**Task to complete:**
Rewrite all the items below as a numbered list with one line per entry. Skip blank lines and leave the pictures out.

**Dataset records:**
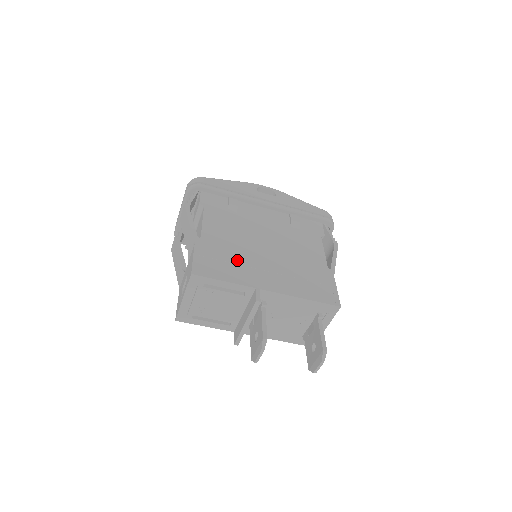
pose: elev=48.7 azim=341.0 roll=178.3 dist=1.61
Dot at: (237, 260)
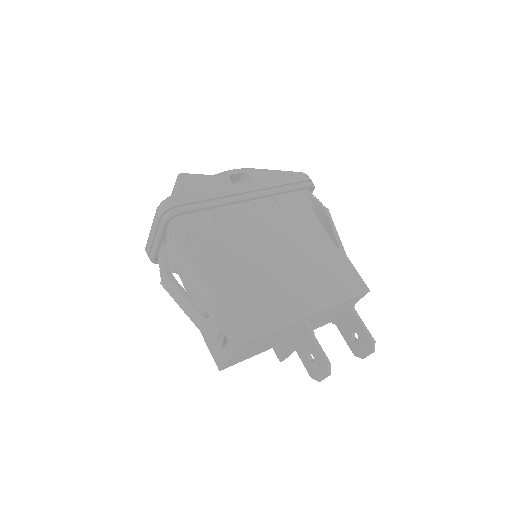
Dot at: (267, 294)
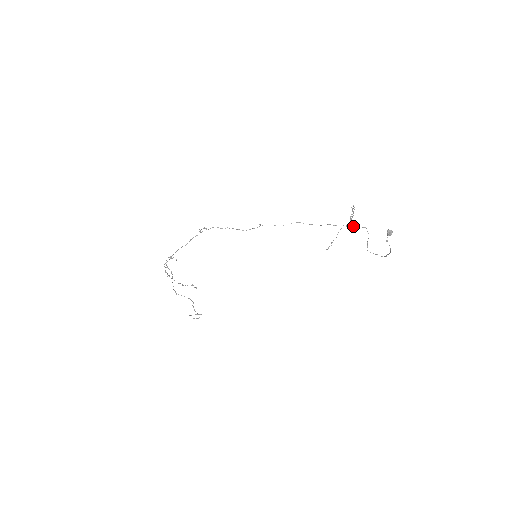
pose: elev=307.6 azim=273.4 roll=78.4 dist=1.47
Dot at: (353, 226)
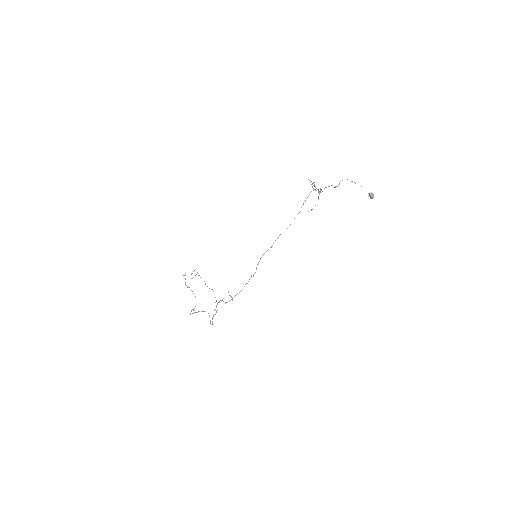
Dot at: occluded
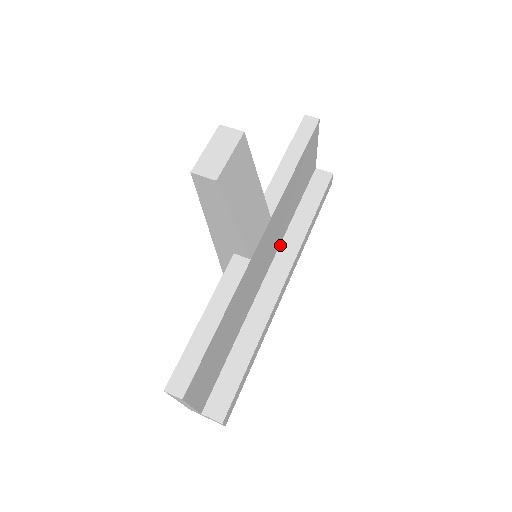
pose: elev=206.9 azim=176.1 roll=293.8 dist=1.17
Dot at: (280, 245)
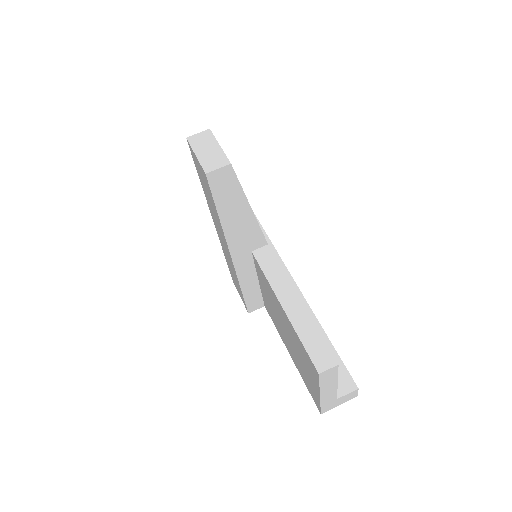
Dot at: occluded
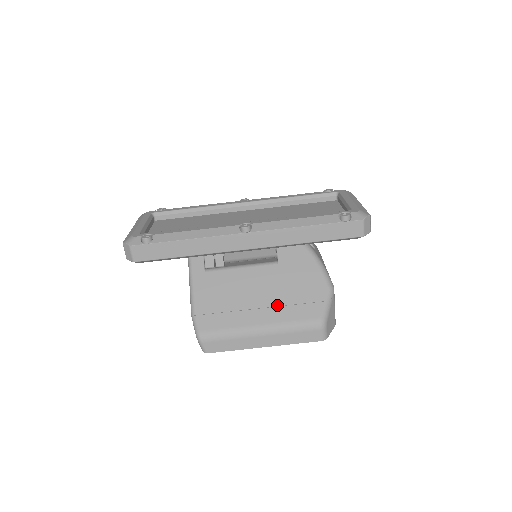
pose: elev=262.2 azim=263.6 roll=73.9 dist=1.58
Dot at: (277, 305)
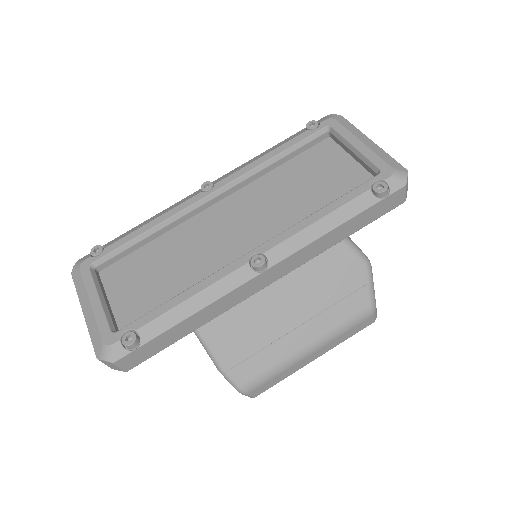
Dot at: (316, 314)
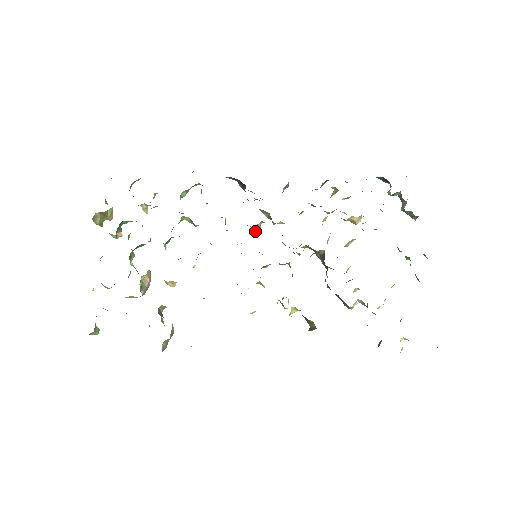
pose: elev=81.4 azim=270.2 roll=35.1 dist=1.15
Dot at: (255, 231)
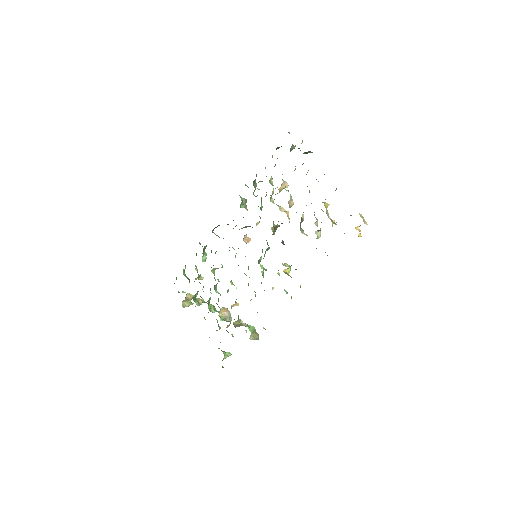
Dot at: (248, 242)
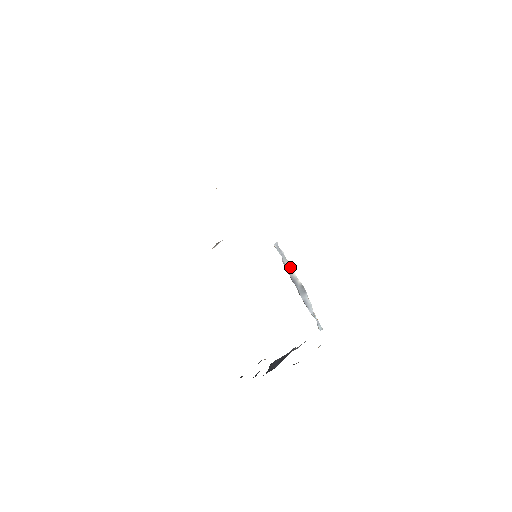
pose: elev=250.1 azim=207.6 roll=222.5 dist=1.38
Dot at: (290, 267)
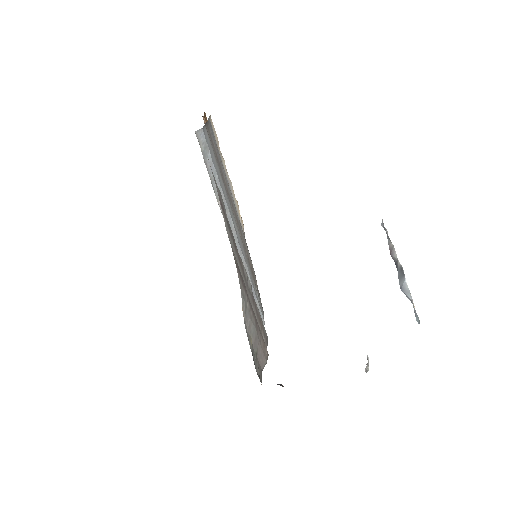
Dot at: (392, 247)
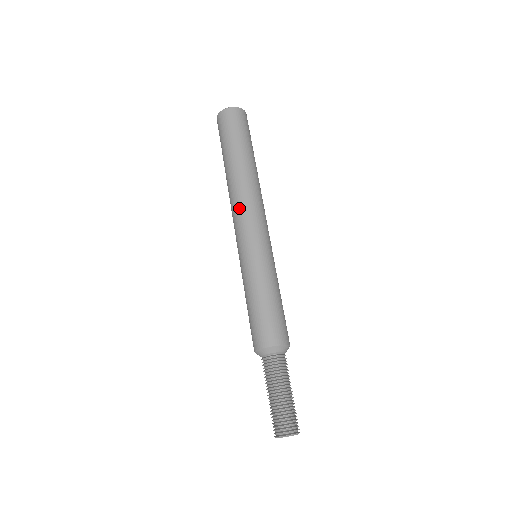
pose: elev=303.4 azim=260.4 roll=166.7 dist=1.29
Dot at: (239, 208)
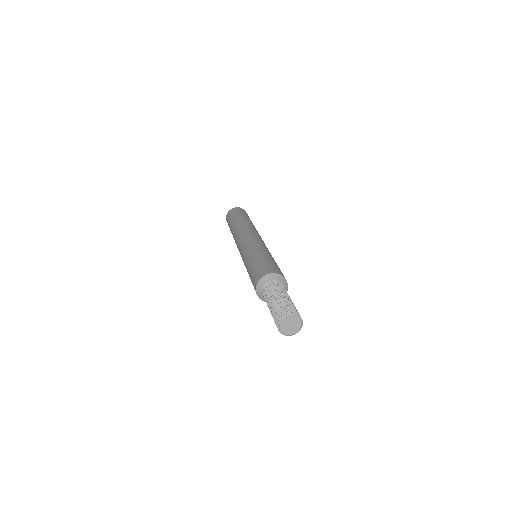
Dot at: (241, 234)
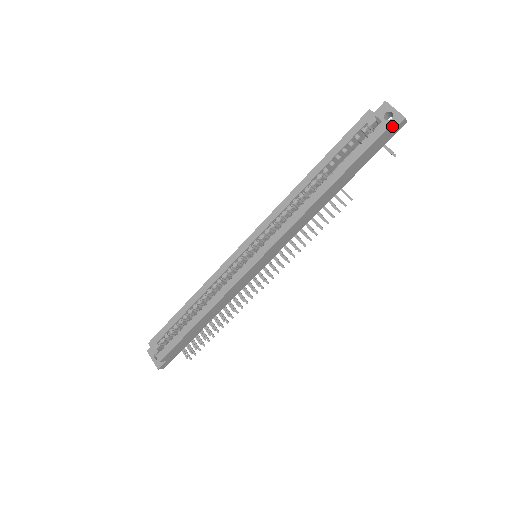
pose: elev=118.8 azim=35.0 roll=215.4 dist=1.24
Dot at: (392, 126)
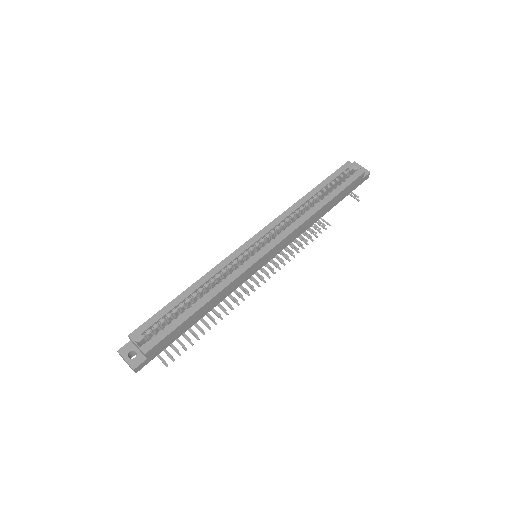
Dot at: occluded
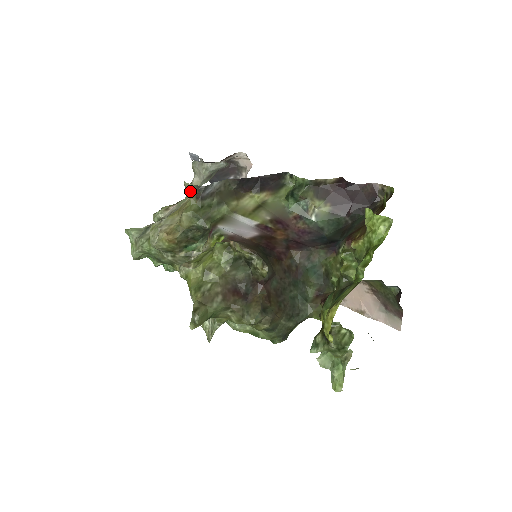
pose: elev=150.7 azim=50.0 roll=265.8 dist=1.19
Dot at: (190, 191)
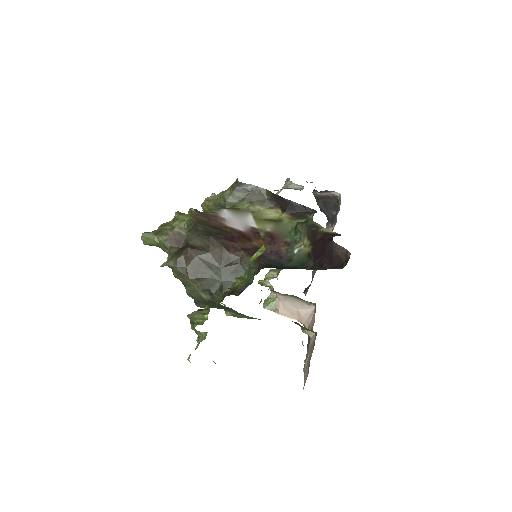
Dot at: (235, 181)
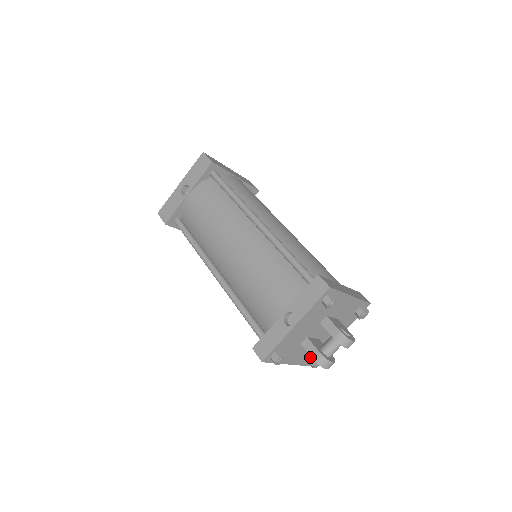
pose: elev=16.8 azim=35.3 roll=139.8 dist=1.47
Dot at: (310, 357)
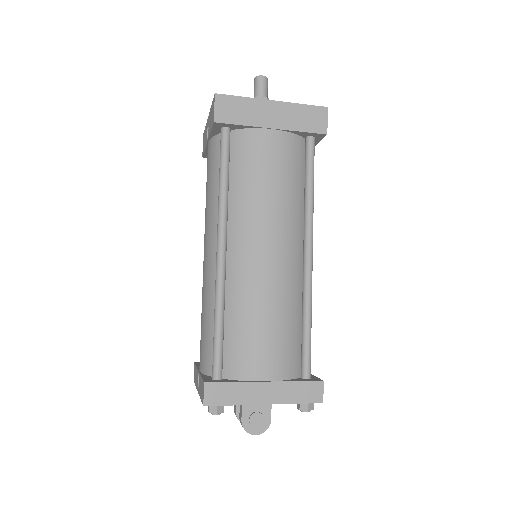
Dot at: occluded
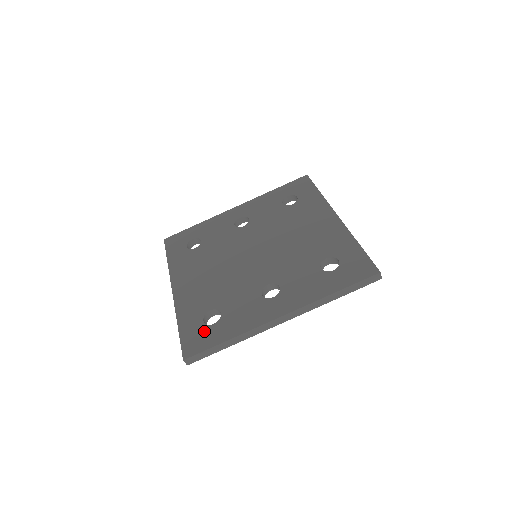
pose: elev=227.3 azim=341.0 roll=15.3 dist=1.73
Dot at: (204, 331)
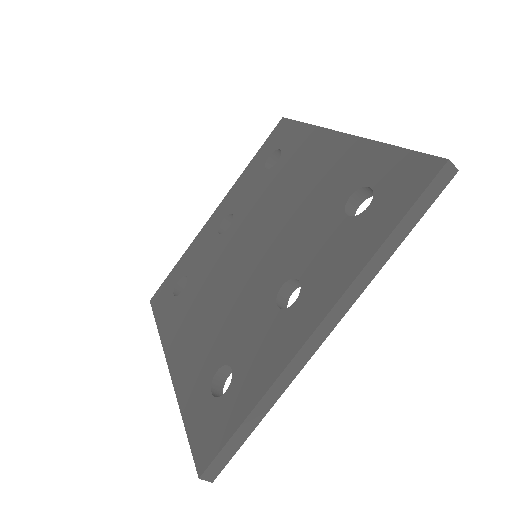
Dot at: (216, 411)
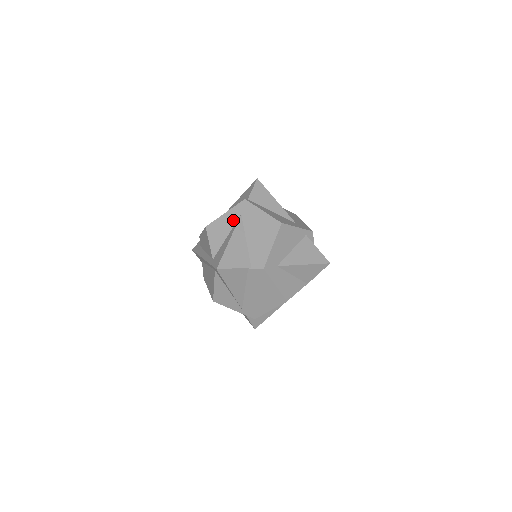
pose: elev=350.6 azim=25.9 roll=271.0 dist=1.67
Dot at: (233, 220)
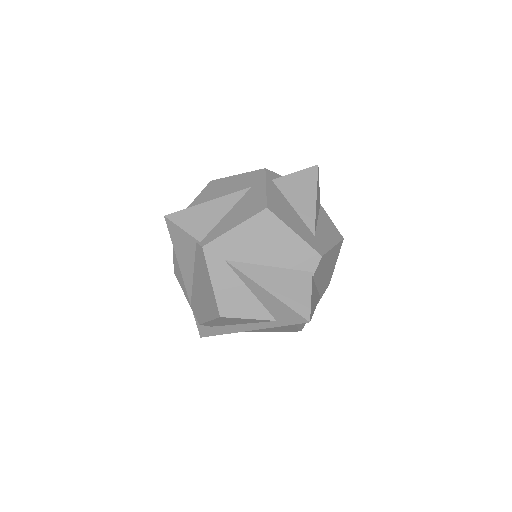
Dot at: (229, 275)
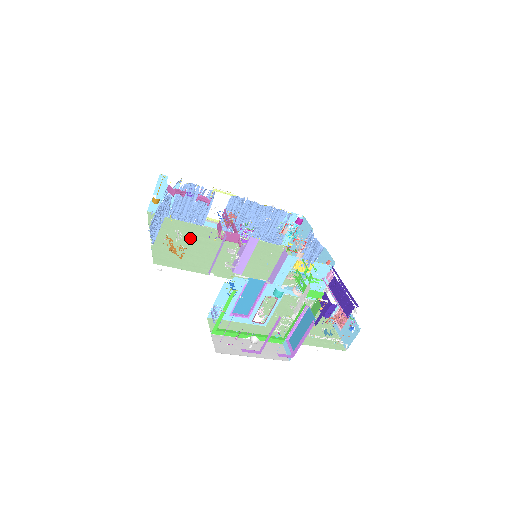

**Written solution:**
1. pose: elev=48.7 azim=341.0 roll=178.3 dist=1.61
2. Dot at: (237, 260)
3. Dot at: (267, 294)
4. pose: elev=307.6 azim=273.4 roll=78.4 dist=1.47
5. Dot at: (353, 226)
6. Dot at: occluded
7. pose: elev=206.9 azim=176.1 roll=293.8 dist=1.17
8. Dot at: (280, 245)
9. Dot at: occluded
10. pose: elev=262.2 azim=263.6 roll=73.9 dist=1.58
11. Dot at: (277, 305)
12. Dot at: (316, 314)
13. pose: elev=81.4 azim=270.2 roll=35.1 dist=1.15
14. Dot at: (255, 231)
15. Dot at: (248, 242)
16. pose: elev=250.1 azim=207.6 roll=222.5 dist=1.38
17. Dot at: (290, 267)
18. Dot at: (392, 247)
19. pose: elev=303.4 azim=260.4 roll=166.7 dist=1.29
20. Dot at: (239, 208)
21. Dot at: (241, 234)
22. pose: elev=118.8 azim=35.0 roll=215.4 dist=1.24
23. Dot at: (392, 126)
24. Dot at: occluded
25. pose: elev=150.7 azim=50.0 roll=265.8 dist=1.19
26. Dot at: (190, 191)
27. Dot at: (235, 181)
28. pose: elev=16.8 azim=35.3 roll=139.8 dist=1.47
29. Dot at: (310, 357)
30. Dot at: occluded
31. pose: elev=227.3 azim=341.0 roll=15.3 dist=1.73
32. Dot at: (204, 331)
33. Dot at: (216, 411)
34. pose: elev=350.6 azim=25.9 roll=271.0 dist=1.67
35. Dot at: (233, 220)
36. Dot at: (229, 275)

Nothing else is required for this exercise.